Later, some people believed Mae Yanang was sacred and protected other vehicles, such as cars and planes. Assuming that the steering wheel is the dwelling place of Mae Yanang, the way of worship is usually tied and hung with a tricolor cloth and a garland.

== Worship ==
Although Mae Yanang is based on animism, which is a traditional belief system in Thailand, it was especially respected by Thai fishermen. Most fishermen believed that every fishing boat contained the spirits of Mae Yanang. When the fishermen go out of the boat to catch fish every time, they have to pay respects to Mae Yanang in order to have auspiciousness for occupation and in order for Mae Ya Nang Ruea to protect and protect them from harm.

In Samut Sakhon, the equipment used in the ceremony to pay respect to Mae Ya Nang Ruea, such as Khanom Janab, duck, dried squid, pork belly, rice, 3 kinds of fruits, tricolor cloth, silver paper, gold paper, 1 handful of incense, 1 handful of flowers, 1 bowl of water, 1 handful of pomegranate twigs.

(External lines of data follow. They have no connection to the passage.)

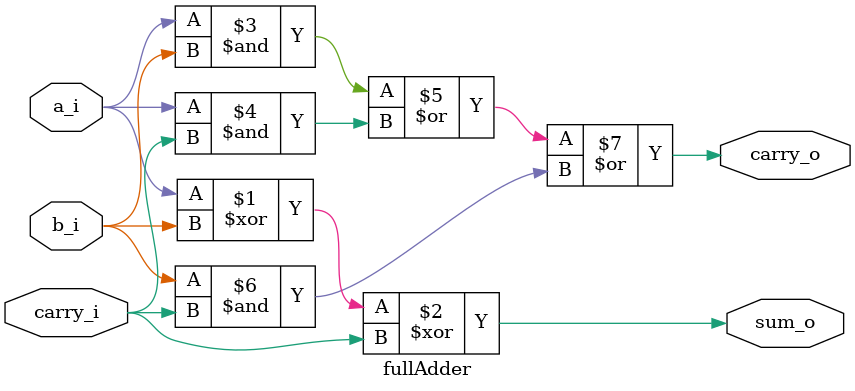
<source format=sv>
module fullAdder(
    input   logic a_i,
    input   logic b_i,
    input   logic carry_i,
    
    output  logic sum_o,
    output  logic carry_o
);

assign sum_o    =   a_i ^ b_i ^ carry_i;
assign carry_o  =   (a_i & b_i) | (a_i & carry_i) | (b_i & carry_i);

endmodule

</source>
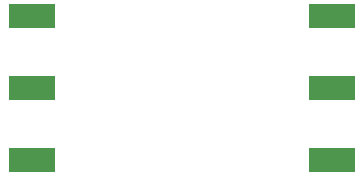
<source format=gbr>
%TF.GenerationSoftware,KiCad,Pcbnew,7.0.9*%
%TF.CreationDate,2024-01-07T22:21:07-08:00*%
%TF.ProjectId,snesypbpr-enhanced,736e6573-7970-4627-9072-2d656e68616e,rev?*%
%TF.SameCoordinates,Original*%
%TF.FileFunction,Paste,Top*%
%TF.FilePolarity,Positive*%
%FSLAX46Y46*%
G04 Gerber Fmt 4.6, Leading zero omitted, Abs format (unit mm)*
G04 Created by KiCad (PCBNEW 7.0.9) date 2024-01-07 22:21:07*
%MOMM*%
%LPD*%
G01*
G04 APERTURE LIST*
%ADD10R,4.000000X2.000000*%
G04 APERTURE END LIST*
D10*
%TO.C,J1*%
X111760000Y-58420000D03*
%TD*%
%TO.C,J3*%
X111760000Y-64516000D03*
%TD*%
%TO.C,J2*%
X111760000Y-70612000D03*
%TD*%
%TO.C,J4*%
X137160000Y-64516000D03*
%TD*%
%TO.C,J5*%
X137160000Y-58420000D03*
%TD*%
%TO.C,J6*%
X137160000Y-70612000D03*
%TD*%
M02*

</source>
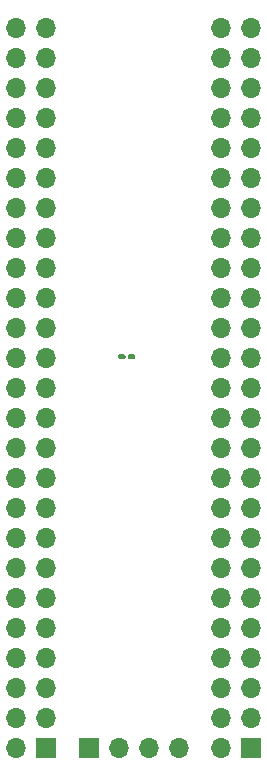
<source format=gbr>
%TF.GenerationSoftware,KiCad,Pcbnew,(5.1.9)-1*%
%TF.CreationDate,2021-07-31T16:05:11-05:00*%
%TF.ProjectId,SCSI Interface Card,53435349-2049-46e7-9465-726661636520,rev?*%
%TF.SameCoordinates,Original*%
%TF.FileFunction,Soldermask,Top*%
%TF.FilePolarity,Negative*%
%FSLAX46Y46*%
G04 Gerber Fmt 4.6, Leading zero omitted, Abs format (unit mm)*
G04 Created by KiCad (PCBNEW (5.1.9)-1) date 2021-07-31 16:05:11*
%MOMM*%
%LPD*%
G01*
G04 APERTURE LIST*
%ADD10O,1.700000X1.700000*%
%ADD11R,1.700000X1.700000*%
G04 APERTURE END LIST*
%TO.C,TRM PWR*%
G36*
G01*
X149439800Y-68957520D02*
X149439800Y-69157520D01*
G75*
G02*
X149339800Y-69257520I-100000J0D01*
G01*
X148904800Y-69257520D01*
G75*
G02*
X148804800Y-69157520I0J100000D01*
G01*
X148804800Y-68957520D01*
G75*
G02*
X148904800Y-68857520I100000J0D01*
G01*
X149339800Y-68857520D01*
G75*
G02*
X149439800Y-68957520I0J-100000D01*
G01*
G37*
G36*
G01*
X150254800Y-68957520D02*
X150254800Y-69157520D01*
G75*
G02*
X150154800Y-69257520I-100000J0D01*
G01*
X149719800Y-69257520D01*
G75*
G02*
X149619800Y-69157520I0J100000D01*
G01*
X149619800Y-68957520D01*
G75*
G02*
X149719800Y-68857520I100000J0D01*
G01*
X150154800Y-68857520D01*
G75*
G02*
X150254800Y-68957520I0J-100000D01*
G01*
G37*
%TD*%
D10*
%TO.C,SCSI1*%
X157546040Y-41259760D03*
X160086040Y-41259760D03*
X157546040Y-43799760D03*
X160086040Y-43799760D03*
X157546040Y-46339760D03*
X160086040Y-46339760D03*
X157546040Y-48879760D03*
X160086040Y-48879760D03*
X157546040Y-51419760D03*
X160086040Y-51419760D03*
X157546040Y-53959760D03*
X160086040Y-53959760D03*
X157546040Y-56499760D03*
X160086040Y-56499760D03*
X157546040Y-59039760D03*
X160086040Y-59039760D03*
X157546040Y-61579760D03*
X160086040Y-61579760D03*
X157546040Y-64119760D03*
X160086040Y-64119760D03*
X157546040Y-66659760D03*
X160086040Y-66659760D03*
X157546040Y-69199760D03*
X160086040Y-69199760D03*
X157546040Y-71739760D03*
X160086040Y-71739760D03*
X157546040Y-74279760D03*
X160086040Y-74279760D03*
X157546040Y-76819760D03*
X160086040Y-76819760D03*
X157546040Y-79359760D03*
X160086040Y-79359760D03*
X157546040Y-81899760D03*
X160086040Y-81899760D03*
X157546040Y-84439760D03*
X160086040Y-84439760D03*
X157546040Y-86979760D03*
X160086040Y-86979760D03*
X157546040Y-89519760D03*
X160086040Y-89519760D03*
X157546040Y-92059760D03*
X160086040Y-92059760D03*
X157546040Y-94599760D03*
X160086040Y-94599760D03*
X157546040Y-97139760D03*
X160086040Y-97139760D03*
X157546040Y-99679760D03*
X160086040Y-99679760D03*
X157546040Y-102219760D03*
D11*
X160086040Y-102219760D03*
%TD*%
D10*
%TO.C,PWR1*%
X153959560Y-102219760D03*
X151419560Y-102219760D03*
X148879560Y-102219760D03*
D11*
X146339560Y-102219760D03*
%TD*%
D10*
%TO.C,FMT1*%
X140202920Y-41259760D03*
X142742920Y-41259760D03*
X140202920Y-43799760D03*
X142742920Y-43799760D03*
X140202920Y-46339760D03*
X142742920Y-46339760D03*
X140202920Y-48879760D03*
X142742920Y-48879760D03*
X140202920Y-51419760D03*
X142742920Y-51419760D03*
X140202920Y-53959760D03*
X142742920Y-53959760D03*
X140202920Y-56499760D03*
X142742920Y-56499760D03*
X140202920Y-59039760D03*
X142742920Y-59039760D03*
X140202920Y-61579760D03*
X142742920Y-61579760D03*
X140202920Y-64119760D03*
X142742920Y-64119760D03*
X140202920Y-66659760D03*
X142742920Y-66659760D03*
X140202920Y-69199760D03*
X142742920Y-69199760D03*
X140202920Y-71739760D03*
X142742920Y-71739760D03*
X140202920Y-74279760D03*
X142742920Y-74279760D03*
X140202920Y-76819760D03*
X142742920Y-76819760D03*
X140202920Y-79359760D03*
X142742920Y-79359760D03*
X140202920Y-81899760D03*
X142742920Y-81899760D03*
X140202920Y-84439760D03*
X142742920Y-84439760D03*
X140202920Y-86979760D03*
X142742920Y-86979760D03*
X140202920Y-89519760D03*
X142742920Y-89519760D03*
X140202920Y-92059760D03*
X142742920Y-92059760D03*
X140202920Y-94599760D03*
X142742920Y-94599760D03*
X140202920Y-97139760D03*
X142742920Y-97139760D03*
X140202920Y-99679760D03*
X142742920Y-99679760D03*
X140202920Y-102219760D03*
D11*
X142742920Y-102219760D03*
%TD*%
M02*

</source>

In the ceremony, the owner of the boat will bring snacks, ducks, dried squid, pork belly, rice, fruits, tricolor cloth, silver paper, gold paper, flowers, water, pomegranate twigs, put them on a tray, put the tray on the boat's pantry, and light incense to say the summoning of Mae Ya Nang Ruea. receive an offering as well as to pray for protection and protection from dangers and to achieve a stable occupation Then bring the tricolor cloth, flowers and incense to tie the pantomime on the boat. Burning silver paper, gold paper, setting firecrackers, sprinkling water from the bowl with pomegranate branches all over the hull. Subsequently, the ship began to sail.

The fishermen believed that the Khon Boat was the residence of Mae Ya Nang Ruea, so the Khon Boat was considered the most important part of the boat. and is the captain of the ship therefore respect and respect and prohibit anyone from kicking, stepping on, sitting, standing, crossing, or doing anything that is insulting to the ship's pantomime. With the belief that if someone disrespects the ship, it will bring trouble and misfortune to the ship's owner and crew.

== In pop culture ==
Beliefs about Mae Yanang from Thailand's spiritism and spiritualism have been mentioned and play a large role in Thai literature such as Princess Pikunthong and was made into a movie in 1970 in the name of Mae Yanang, after which it was brought back to create a television drama in 1996 in the name of Mae Yanang of the Army Color Television Channel. 7 and received a new remake again in a new name, Sang Nang Prai, in the year 2019 on Channel 8.

At present, there is still a belief that Mae Yanang can live in the car as well. Following worshipping instructions are believe to help procure safety while driving.